~蒼士side~
「えーでは、新しい一年の始まりを祝して……」
『乾ぱ~~い!!!』
皆のグラスを机の中央で合わせ、また座りなおす。
「いやー、もう一年経っちまったな」
「何だ急に…頭がおかしくなったか?…元からか」
「いや別にっおかしかねぇよ!…あっという間だったなってな」
颯斗の言わんとすることを感じたのか、慎之介はグラスを少し傾けて飲む。
「いよーっ!どしたのお二人さん?もっと盛り上がっていこーよ!」
「げっ……春奈さん」
「なーにしんみりしてんのよぉー!ほらーじゃんじゃん飲んで飲んで!」
姉さんは自分の持っていた一升瓶を、空になっていた二人のグラスに大量に注いだ。
二人のグラスから匂う独特の匂いや、姉さんの感じからするとあれは…
「…これって酒じゃあ…」
「ほらーグイ―っと逝きなさい!」
「ちょっ字が違…」
口を開けて反論しようとした颯斗。その隙をついてグラスの中身を口に思いっきり注がれた。
「高いのよー、吐いたら怒るからね?」
顔は笑っているが、全然目が笑っていない姉さん。
そして吐き出すこともできないため、颯斗は口いっぱいに含んだお酒を飲み込んだ。
「うっ…強っ!この酒度数メッチャ高いだろ!」
いつものごとく倒れるのかと思ったけど、今回は耐えたようだ。
「大丈夫ですかっ!」
「ああ…もうやられ慣れてるからな…それより心実は楽しんでるか?」
慌てて駆け寄る椎名さんをよそに姉さんは次の標的である慎之介を見るが、既にグラスにはお酒はなかった。

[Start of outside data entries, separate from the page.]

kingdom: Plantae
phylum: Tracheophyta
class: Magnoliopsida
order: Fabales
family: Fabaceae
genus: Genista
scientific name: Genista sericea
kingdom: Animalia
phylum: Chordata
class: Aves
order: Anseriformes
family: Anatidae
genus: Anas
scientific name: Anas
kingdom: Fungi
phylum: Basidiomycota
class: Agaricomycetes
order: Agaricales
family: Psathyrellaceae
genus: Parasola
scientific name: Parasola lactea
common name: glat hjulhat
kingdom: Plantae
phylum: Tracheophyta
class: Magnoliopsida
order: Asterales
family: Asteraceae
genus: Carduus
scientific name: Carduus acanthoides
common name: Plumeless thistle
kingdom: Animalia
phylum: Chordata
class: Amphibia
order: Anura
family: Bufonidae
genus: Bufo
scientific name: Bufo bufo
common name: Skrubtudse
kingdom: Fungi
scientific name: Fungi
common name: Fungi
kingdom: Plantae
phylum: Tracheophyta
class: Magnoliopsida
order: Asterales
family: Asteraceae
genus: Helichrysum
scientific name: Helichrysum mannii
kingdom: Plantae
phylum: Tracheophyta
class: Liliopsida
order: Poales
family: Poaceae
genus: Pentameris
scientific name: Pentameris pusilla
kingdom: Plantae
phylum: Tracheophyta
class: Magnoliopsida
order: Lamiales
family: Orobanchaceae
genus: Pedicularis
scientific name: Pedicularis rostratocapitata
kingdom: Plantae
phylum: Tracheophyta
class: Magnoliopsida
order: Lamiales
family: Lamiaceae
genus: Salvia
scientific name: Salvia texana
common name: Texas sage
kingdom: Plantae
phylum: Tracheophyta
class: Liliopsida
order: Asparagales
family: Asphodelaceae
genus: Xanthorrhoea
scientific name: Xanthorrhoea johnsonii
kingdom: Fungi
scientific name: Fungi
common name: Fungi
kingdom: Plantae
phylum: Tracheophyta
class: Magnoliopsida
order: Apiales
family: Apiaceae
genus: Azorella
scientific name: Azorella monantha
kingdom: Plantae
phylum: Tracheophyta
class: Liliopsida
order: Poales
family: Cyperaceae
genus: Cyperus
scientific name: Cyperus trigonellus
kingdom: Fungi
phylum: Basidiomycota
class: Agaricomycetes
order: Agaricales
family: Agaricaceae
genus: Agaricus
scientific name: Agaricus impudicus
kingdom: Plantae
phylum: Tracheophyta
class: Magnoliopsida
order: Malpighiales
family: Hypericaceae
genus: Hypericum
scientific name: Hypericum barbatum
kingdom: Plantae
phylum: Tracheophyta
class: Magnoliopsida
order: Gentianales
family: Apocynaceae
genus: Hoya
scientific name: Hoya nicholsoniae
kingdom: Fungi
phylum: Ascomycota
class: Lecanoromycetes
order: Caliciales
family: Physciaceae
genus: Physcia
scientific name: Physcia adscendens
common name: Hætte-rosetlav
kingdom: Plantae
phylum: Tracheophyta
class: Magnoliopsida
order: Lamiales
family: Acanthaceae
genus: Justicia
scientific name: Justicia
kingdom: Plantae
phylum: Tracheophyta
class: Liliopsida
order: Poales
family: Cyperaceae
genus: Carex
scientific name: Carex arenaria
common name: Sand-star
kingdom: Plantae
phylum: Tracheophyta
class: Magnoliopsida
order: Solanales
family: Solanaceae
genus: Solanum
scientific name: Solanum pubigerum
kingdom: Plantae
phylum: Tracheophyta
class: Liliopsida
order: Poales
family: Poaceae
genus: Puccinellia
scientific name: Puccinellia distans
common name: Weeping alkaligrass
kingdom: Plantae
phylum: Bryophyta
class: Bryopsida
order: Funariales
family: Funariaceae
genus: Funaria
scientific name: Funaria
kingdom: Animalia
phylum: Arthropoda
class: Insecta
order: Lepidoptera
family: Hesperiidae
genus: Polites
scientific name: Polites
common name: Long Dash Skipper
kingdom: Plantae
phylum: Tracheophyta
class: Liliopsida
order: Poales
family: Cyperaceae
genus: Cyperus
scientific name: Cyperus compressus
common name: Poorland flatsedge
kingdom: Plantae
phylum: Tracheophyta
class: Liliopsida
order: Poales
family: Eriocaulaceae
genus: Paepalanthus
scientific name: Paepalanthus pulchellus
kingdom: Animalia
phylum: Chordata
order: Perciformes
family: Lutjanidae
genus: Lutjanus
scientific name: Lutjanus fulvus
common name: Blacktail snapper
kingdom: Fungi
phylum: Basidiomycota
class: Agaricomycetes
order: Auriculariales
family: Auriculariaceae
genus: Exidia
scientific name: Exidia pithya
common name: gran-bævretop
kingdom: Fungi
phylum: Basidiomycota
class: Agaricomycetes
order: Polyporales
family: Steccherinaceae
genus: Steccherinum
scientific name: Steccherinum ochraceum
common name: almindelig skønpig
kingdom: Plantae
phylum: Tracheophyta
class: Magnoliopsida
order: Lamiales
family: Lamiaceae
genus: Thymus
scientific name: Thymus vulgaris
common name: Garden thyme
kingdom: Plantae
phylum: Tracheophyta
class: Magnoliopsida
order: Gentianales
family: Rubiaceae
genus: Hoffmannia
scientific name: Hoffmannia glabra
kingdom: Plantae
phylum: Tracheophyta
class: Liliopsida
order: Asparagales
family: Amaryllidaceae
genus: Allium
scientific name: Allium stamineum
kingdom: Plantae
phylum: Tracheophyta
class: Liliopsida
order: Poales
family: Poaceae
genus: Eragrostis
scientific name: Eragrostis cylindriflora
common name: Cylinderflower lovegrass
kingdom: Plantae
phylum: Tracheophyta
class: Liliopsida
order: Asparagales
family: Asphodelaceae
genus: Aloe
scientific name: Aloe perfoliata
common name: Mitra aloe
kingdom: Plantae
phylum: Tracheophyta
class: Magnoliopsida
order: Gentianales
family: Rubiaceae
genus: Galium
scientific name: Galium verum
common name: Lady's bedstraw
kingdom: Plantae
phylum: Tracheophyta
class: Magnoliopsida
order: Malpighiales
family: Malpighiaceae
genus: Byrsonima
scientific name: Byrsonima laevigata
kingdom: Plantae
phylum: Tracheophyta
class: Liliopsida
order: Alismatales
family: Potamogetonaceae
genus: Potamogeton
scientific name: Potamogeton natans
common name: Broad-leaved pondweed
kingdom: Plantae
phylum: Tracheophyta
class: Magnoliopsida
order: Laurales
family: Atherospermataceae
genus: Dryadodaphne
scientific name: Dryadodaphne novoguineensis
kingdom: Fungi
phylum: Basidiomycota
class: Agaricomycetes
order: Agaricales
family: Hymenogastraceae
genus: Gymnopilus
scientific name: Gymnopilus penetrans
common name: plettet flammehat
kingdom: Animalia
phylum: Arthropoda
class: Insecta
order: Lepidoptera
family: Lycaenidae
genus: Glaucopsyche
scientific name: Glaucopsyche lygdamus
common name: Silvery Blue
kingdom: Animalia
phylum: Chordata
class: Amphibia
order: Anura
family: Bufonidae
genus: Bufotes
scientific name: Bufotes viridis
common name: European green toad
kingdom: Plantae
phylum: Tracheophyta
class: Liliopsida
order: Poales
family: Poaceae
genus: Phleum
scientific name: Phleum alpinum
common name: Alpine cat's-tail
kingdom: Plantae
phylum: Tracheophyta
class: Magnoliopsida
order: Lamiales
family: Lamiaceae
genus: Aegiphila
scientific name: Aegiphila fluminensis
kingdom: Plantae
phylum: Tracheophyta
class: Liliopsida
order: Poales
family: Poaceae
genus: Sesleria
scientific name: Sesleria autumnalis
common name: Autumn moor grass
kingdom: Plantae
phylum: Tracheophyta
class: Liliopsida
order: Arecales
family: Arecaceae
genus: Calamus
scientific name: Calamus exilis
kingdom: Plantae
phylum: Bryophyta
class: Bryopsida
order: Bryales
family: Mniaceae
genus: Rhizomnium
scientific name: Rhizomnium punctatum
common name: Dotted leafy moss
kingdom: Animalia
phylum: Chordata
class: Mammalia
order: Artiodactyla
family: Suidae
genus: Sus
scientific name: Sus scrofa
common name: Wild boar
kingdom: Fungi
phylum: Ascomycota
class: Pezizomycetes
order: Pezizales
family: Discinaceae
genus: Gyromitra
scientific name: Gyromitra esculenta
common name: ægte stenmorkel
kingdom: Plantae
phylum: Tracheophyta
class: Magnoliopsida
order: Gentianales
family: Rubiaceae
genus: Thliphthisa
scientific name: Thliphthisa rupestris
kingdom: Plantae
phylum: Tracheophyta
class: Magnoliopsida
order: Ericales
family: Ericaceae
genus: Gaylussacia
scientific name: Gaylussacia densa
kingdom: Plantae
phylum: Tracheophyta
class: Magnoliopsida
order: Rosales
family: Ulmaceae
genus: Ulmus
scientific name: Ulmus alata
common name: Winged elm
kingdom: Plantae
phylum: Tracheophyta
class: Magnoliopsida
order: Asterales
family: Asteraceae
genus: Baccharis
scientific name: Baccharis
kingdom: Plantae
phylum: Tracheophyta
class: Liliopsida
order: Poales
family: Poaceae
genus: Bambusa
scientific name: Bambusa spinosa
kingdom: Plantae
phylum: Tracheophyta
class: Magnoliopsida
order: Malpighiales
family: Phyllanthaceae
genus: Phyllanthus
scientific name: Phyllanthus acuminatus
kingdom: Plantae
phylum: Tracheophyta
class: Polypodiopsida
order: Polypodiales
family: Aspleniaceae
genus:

「ふぅ……一気飲みは洒落にならんからな。美味しく頂いた」
「あらあら~」
「うわぁ…ん?」
床に一升瓶が転がっていた。それは間違いなく姉さんが持っていたものであった。
ラベルを確認すると、『アブサン』と書かれていて、度数は45~71%だった。
思わず口が開き、呟いてしまった。
「……うわぁ」
ある程度時間が経ち、計画していたことを提案する。
「せっかくだし…みんなでカルタ大会でもしない?」
「賛成だ。が、コイツは別の部屋で寝かしとくか」
「では、私が看護をします」
結局酔いつぶれた颯斗と、看病を申し出た椎名さんの二名は不参加となった。
「わ~い、みんなでやろ~」
「賛成ですっ!」
「風町さんたちも賛成と言う事で…ああ桃、ほっぺにクリームついてるよ」
「あやや~、お兄ちゃんありがとう!」
「どういたしまして……じゃあ始めてもいいかな?」
カルタの箱をどこからか取り出して、読み札を分けてカードを切る。
『おおぉーっ!』
本場で覚えたカードテクニックを披露すると歓声が上がる。
「さて…では早速配ろうかね?」
シュッシュと軽い音を立てて、円を描いたみんなの中央に取り札をばら撒く。
「うわーっ!お兄ちゃん凄いね!」
「流石蒼士さんですね~」
「…その配り方はカジノのトランプだろう。カルタでそれはどうなんだ?」
「うるさいよ慎之介。いちいち小さいことを気にするものじゃないよ」
「よし、じゃあ読み上げるよ。…『犬も………」
「はいっ!」
読み上げた瞬間、慎之介が正面に座っている桃の前の札をはじく。
偶然か、それとも狙ったのかはじかれた札は一直線に俺の方に飛んできた。
「……へぇ、いい度胸だね。減点されたいの?」
それを難なく掴み、同じくらいの速度で投げ返す。
「おお、怖い怖い」
「やっぱり食えないね……次、『旅はみ………」
「ほらっ」
またもや慎之介が札をはじく。
「……そんなに俺とキャッチボールがしたいの?」
「偶然だよ偶然」
そうして47枚の札の内、45枚を慎之介が取り、しかもその内の半数以上を俺に飛ばしてきた。
後の二枚は、復活した颯斗が掻っ攫っていった。
「……偶に日本で過ごす正月もいいねぇ」
「いつもは海外なんですか?」
隅でお茶をすすっていると、一人の来客、振り袖姿の文緒が立っている。